- _What you have to do_
Take the material below and extract the lines from the one with "FigUre 13 |" through the one with "Figure 2. Trade", word for word, without pictures.

- _Recorded information_
——

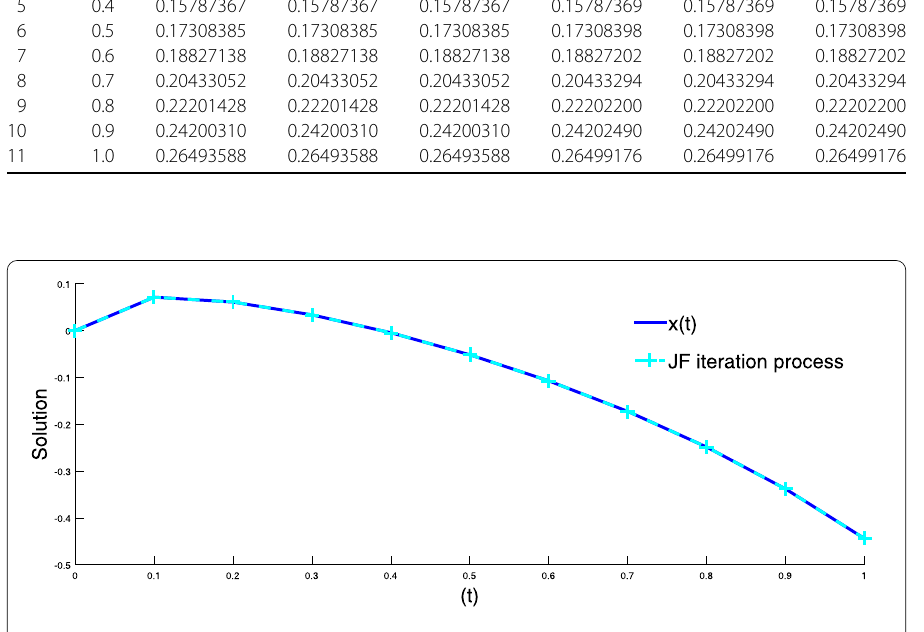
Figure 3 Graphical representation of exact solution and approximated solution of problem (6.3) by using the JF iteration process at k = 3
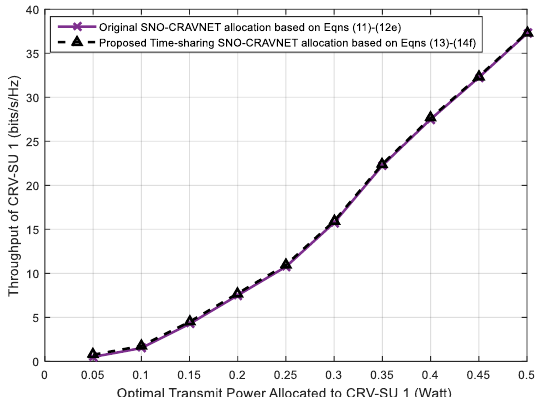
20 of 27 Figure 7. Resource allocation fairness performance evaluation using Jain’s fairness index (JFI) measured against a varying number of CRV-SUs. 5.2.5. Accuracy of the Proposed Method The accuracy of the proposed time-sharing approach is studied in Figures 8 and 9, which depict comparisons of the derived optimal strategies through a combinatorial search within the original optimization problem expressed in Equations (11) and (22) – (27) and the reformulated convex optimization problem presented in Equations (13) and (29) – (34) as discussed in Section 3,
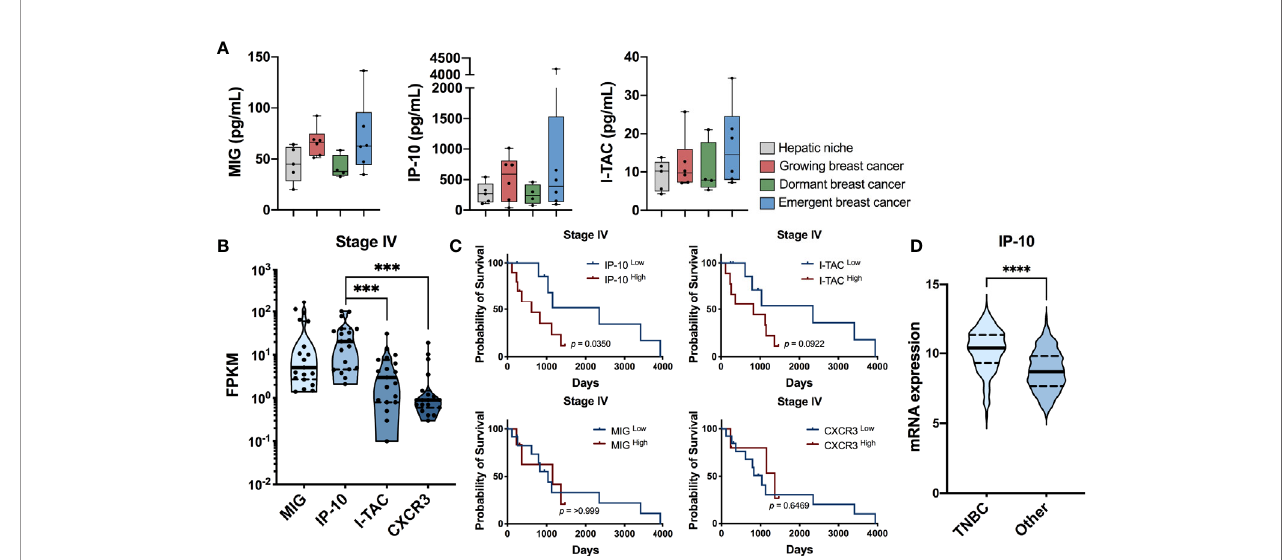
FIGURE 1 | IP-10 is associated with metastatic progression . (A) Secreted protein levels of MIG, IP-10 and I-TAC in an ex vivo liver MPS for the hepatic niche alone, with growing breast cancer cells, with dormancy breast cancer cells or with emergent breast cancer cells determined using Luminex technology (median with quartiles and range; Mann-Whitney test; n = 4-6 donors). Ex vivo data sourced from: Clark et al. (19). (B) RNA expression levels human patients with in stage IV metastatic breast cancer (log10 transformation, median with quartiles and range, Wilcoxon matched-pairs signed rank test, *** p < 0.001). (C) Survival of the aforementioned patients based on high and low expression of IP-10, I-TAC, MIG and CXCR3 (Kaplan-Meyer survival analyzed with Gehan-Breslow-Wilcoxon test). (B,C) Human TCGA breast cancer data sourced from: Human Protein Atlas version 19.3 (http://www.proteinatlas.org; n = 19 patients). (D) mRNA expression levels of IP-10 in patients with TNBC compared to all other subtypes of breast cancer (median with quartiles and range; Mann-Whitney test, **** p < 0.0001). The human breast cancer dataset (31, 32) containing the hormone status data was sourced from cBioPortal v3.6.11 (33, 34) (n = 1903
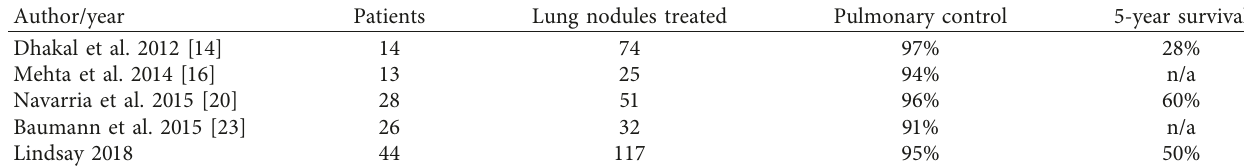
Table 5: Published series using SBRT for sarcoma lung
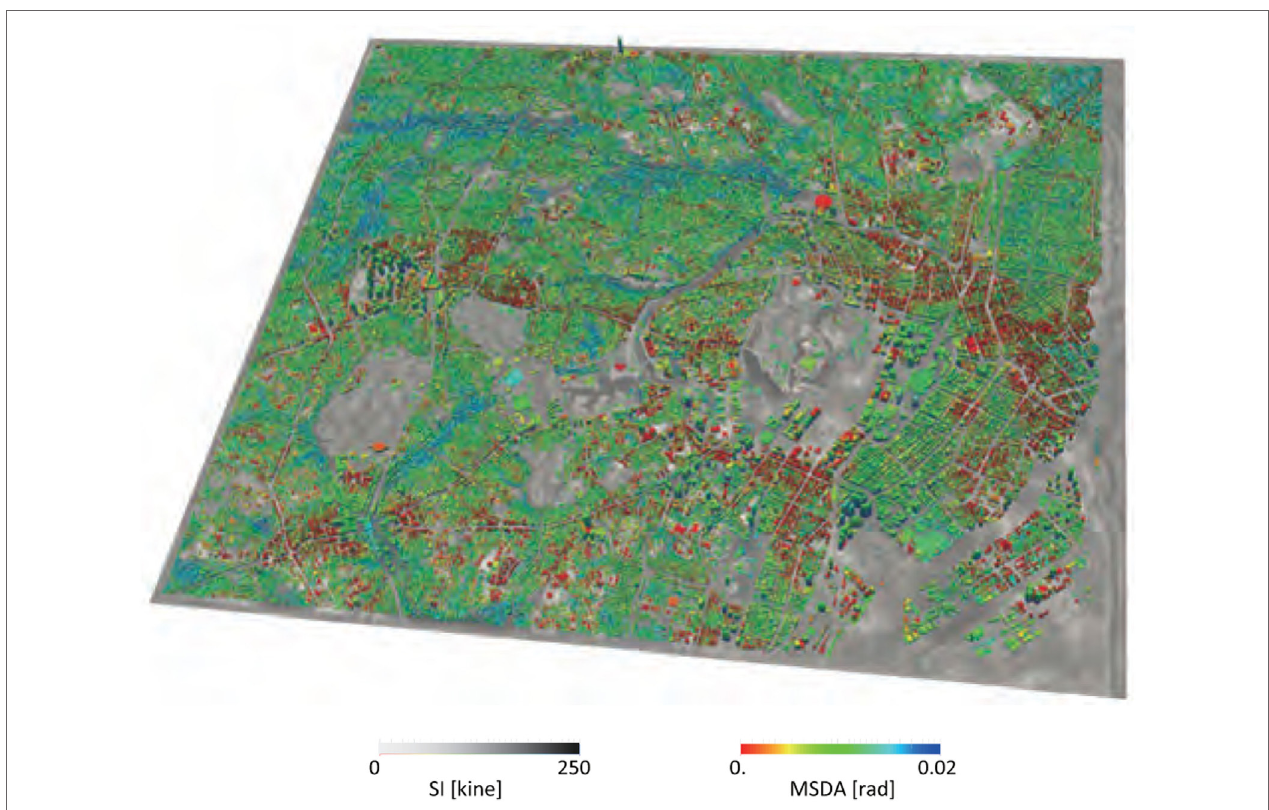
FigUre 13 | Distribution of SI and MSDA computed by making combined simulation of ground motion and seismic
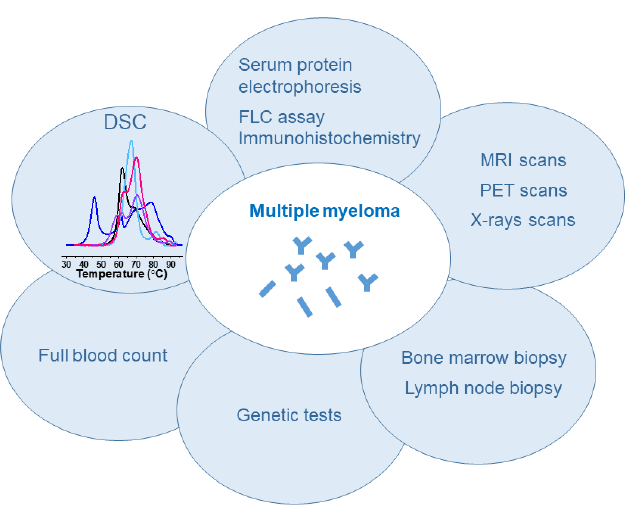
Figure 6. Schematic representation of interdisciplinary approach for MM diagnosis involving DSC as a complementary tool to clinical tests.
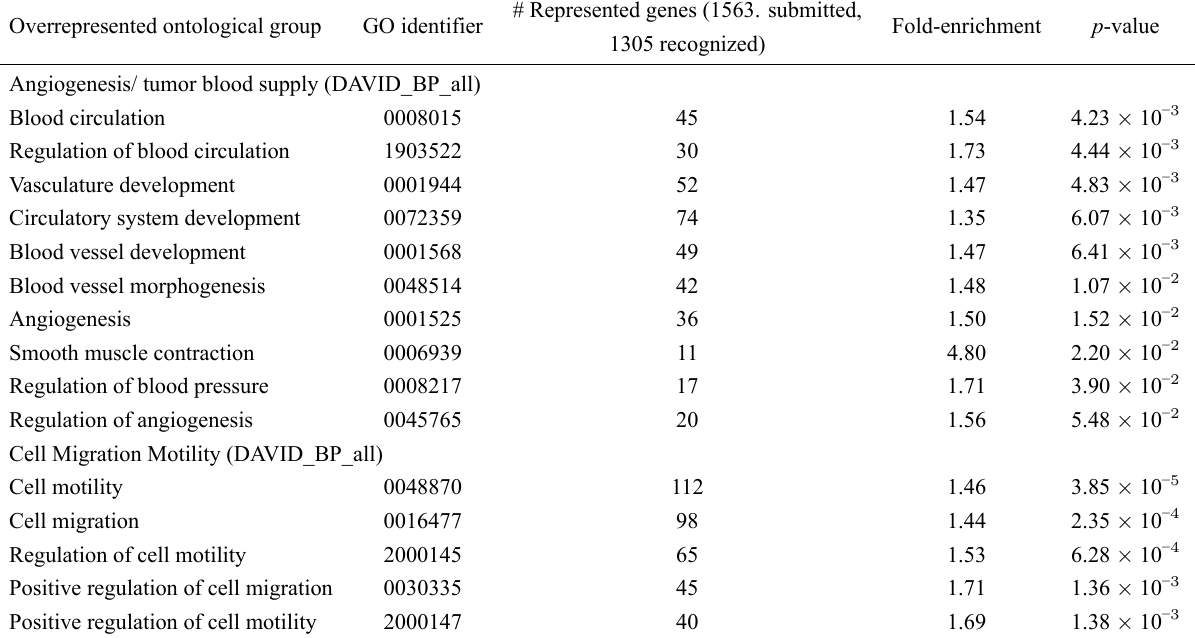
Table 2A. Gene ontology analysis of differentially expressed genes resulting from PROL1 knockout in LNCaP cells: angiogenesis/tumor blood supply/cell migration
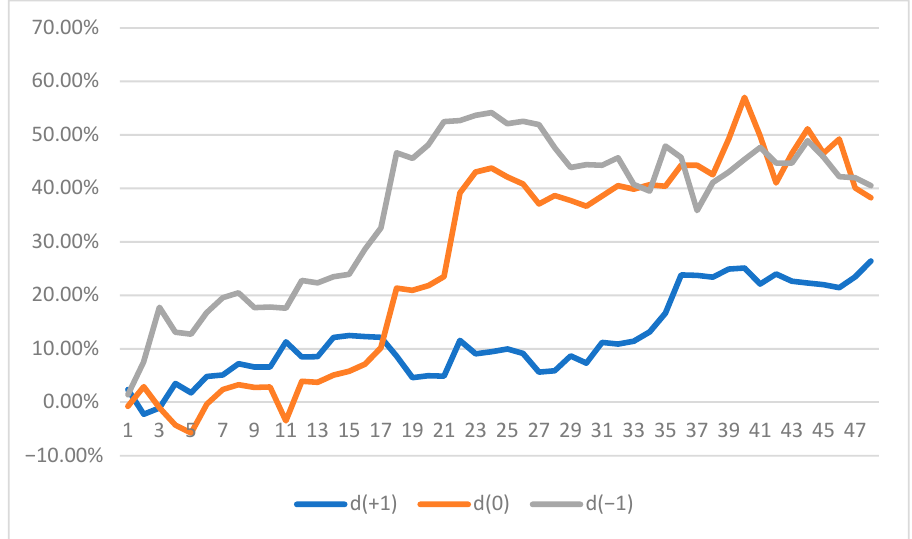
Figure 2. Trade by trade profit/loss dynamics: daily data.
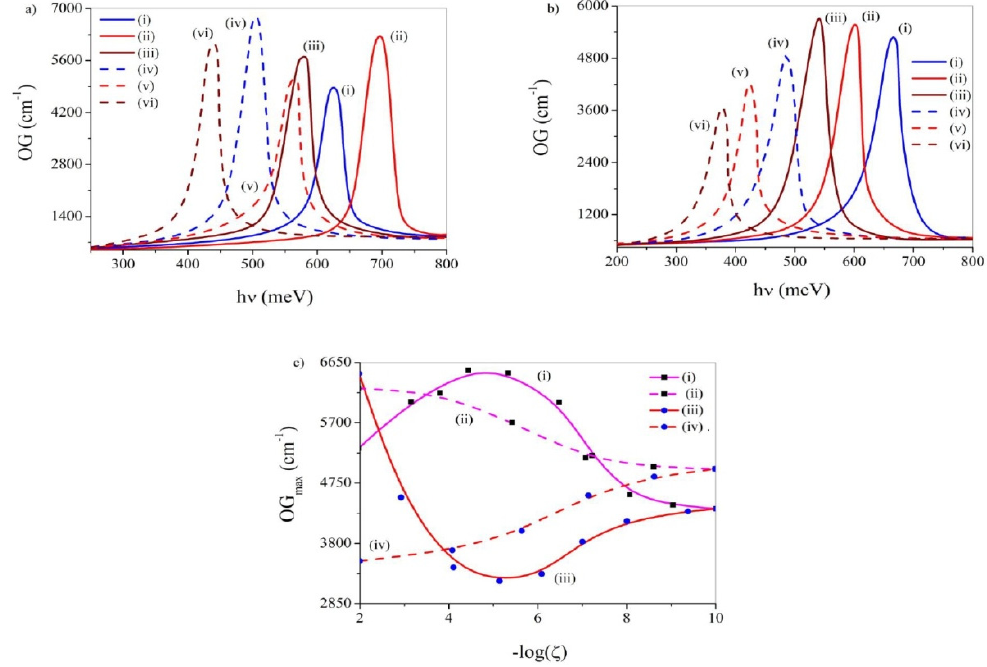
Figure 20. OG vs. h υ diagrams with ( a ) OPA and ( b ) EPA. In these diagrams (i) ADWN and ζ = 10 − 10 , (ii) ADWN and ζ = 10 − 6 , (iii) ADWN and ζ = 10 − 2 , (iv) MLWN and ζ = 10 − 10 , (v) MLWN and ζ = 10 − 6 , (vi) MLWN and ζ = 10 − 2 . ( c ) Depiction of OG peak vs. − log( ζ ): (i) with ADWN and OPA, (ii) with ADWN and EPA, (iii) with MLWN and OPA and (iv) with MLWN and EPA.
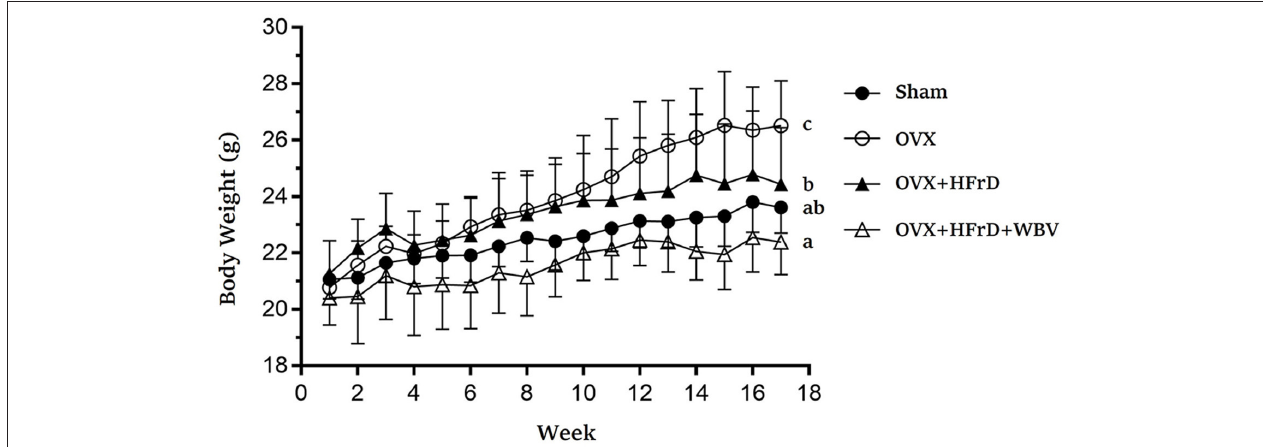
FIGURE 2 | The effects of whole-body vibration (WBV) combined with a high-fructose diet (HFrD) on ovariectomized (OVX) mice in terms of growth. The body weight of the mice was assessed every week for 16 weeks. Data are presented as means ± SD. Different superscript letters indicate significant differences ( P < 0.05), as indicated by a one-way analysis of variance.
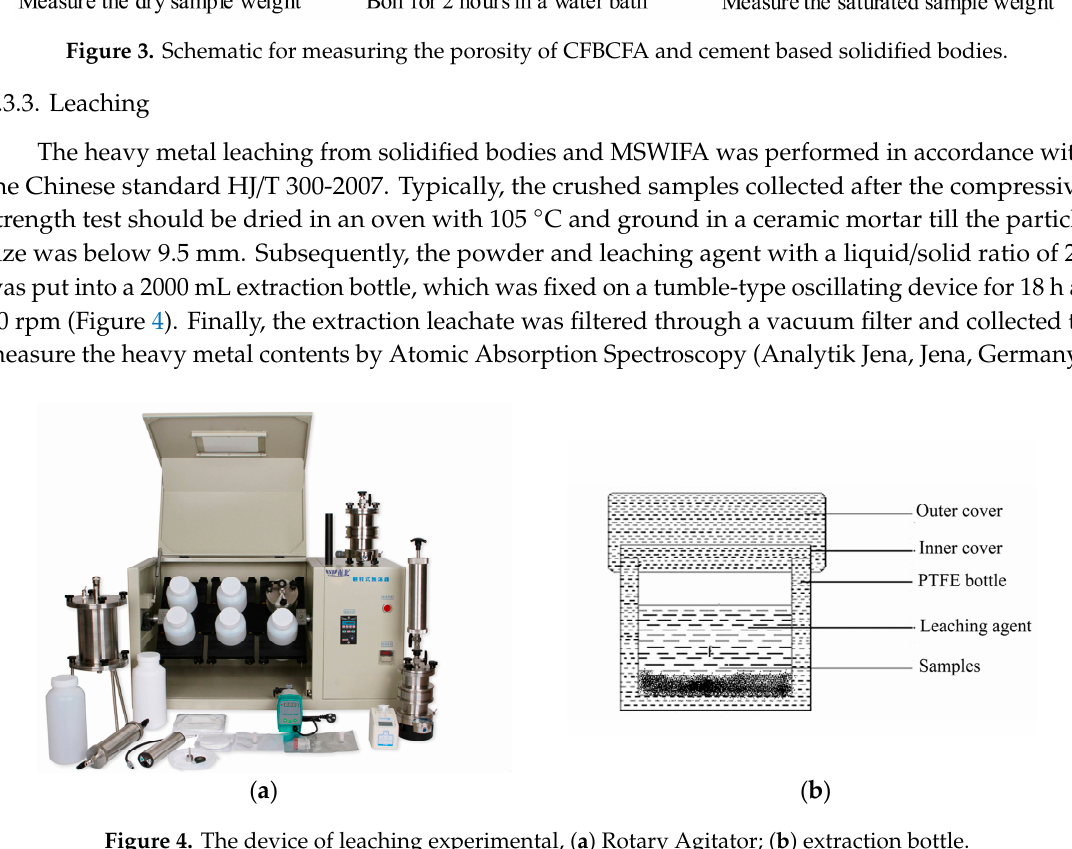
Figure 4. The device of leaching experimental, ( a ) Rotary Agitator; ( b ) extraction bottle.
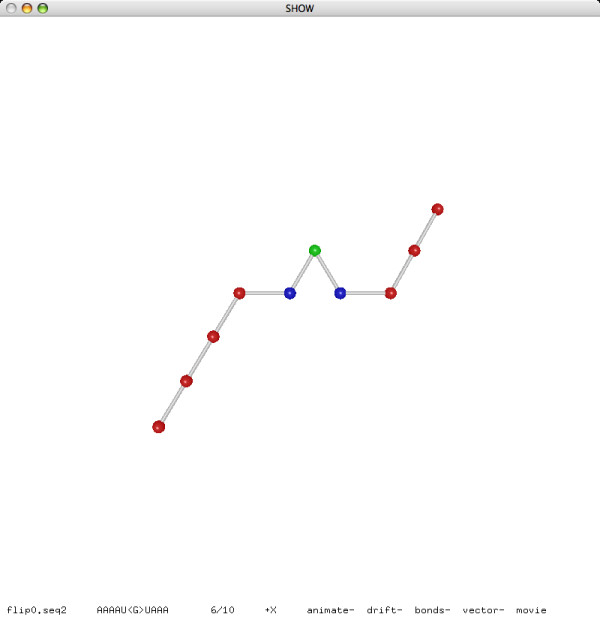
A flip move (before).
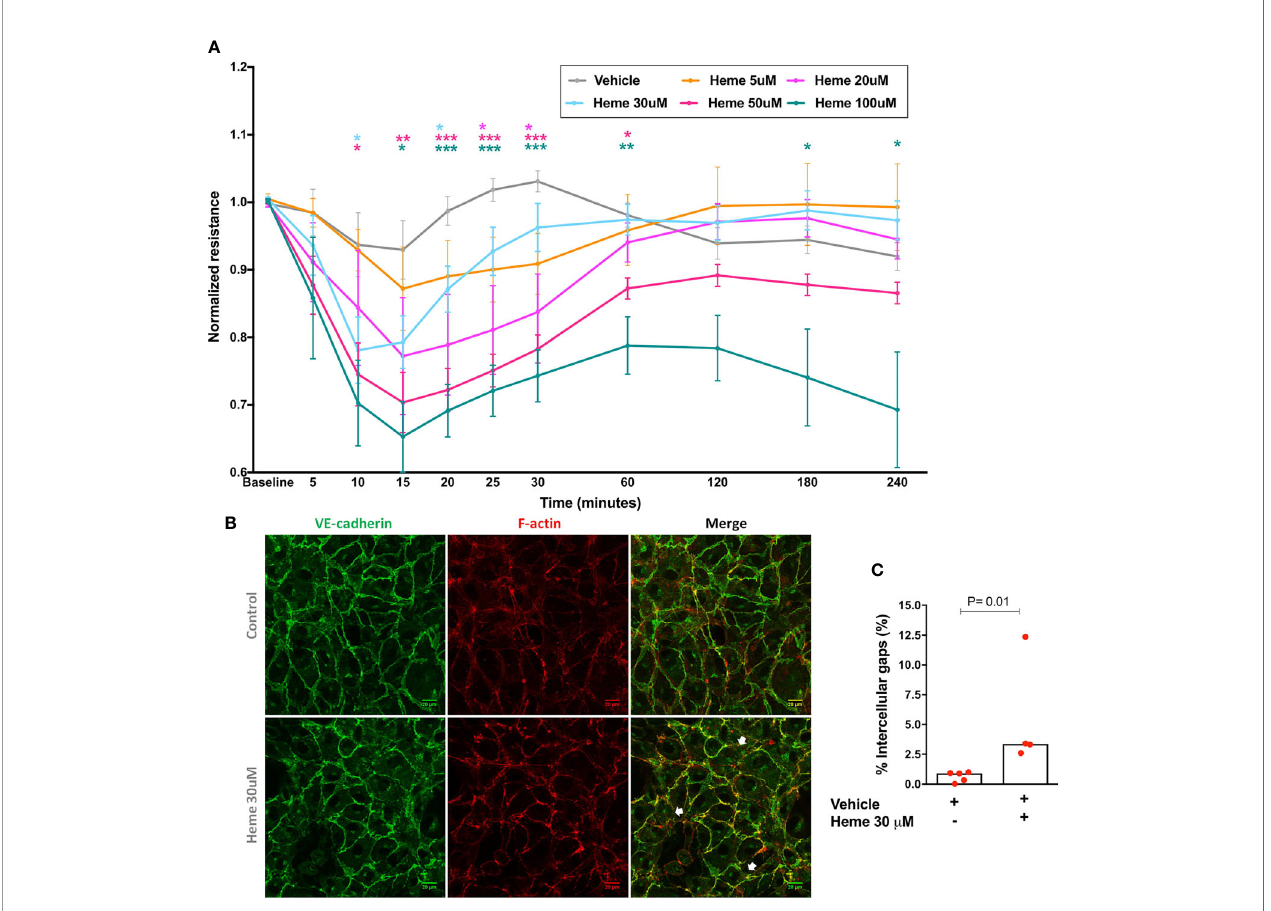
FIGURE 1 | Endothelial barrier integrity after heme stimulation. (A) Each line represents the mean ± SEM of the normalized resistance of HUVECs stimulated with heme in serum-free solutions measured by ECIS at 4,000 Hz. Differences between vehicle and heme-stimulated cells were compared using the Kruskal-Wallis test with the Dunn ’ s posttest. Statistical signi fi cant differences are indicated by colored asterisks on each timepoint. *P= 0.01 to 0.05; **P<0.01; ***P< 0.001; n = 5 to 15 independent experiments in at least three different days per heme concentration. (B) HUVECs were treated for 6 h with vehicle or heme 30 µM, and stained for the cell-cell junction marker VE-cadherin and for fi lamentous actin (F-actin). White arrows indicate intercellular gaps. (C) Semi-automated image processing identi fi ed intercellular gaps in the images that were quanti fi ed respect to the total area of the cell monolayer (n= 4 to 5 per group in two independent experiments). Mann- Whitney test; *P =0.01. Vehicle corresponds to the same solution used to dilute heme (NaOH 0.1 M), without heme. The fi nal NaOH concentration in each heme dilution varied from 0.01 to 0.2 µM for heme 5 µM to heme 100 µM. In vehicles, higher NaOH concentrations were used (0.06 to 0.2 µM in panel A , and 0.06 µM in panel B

——

- _Response_
FigUre 13 | Distribution of SI and MSDA computed by making combined simulation of ground motion and seismic
Figure 6. Schematic representation of interdisciplinary approach for MM diagnosis involving DSC as a complementary tool to clinical tests.
Table 2A. Gene ontology analysis of differentially expressed genes resulting from PROL1 knockout in LNCaP cells: angiogenesis/tumor blood supply/cell migration
Figure 2. Trade by trade profit/loss dynamics: daily data.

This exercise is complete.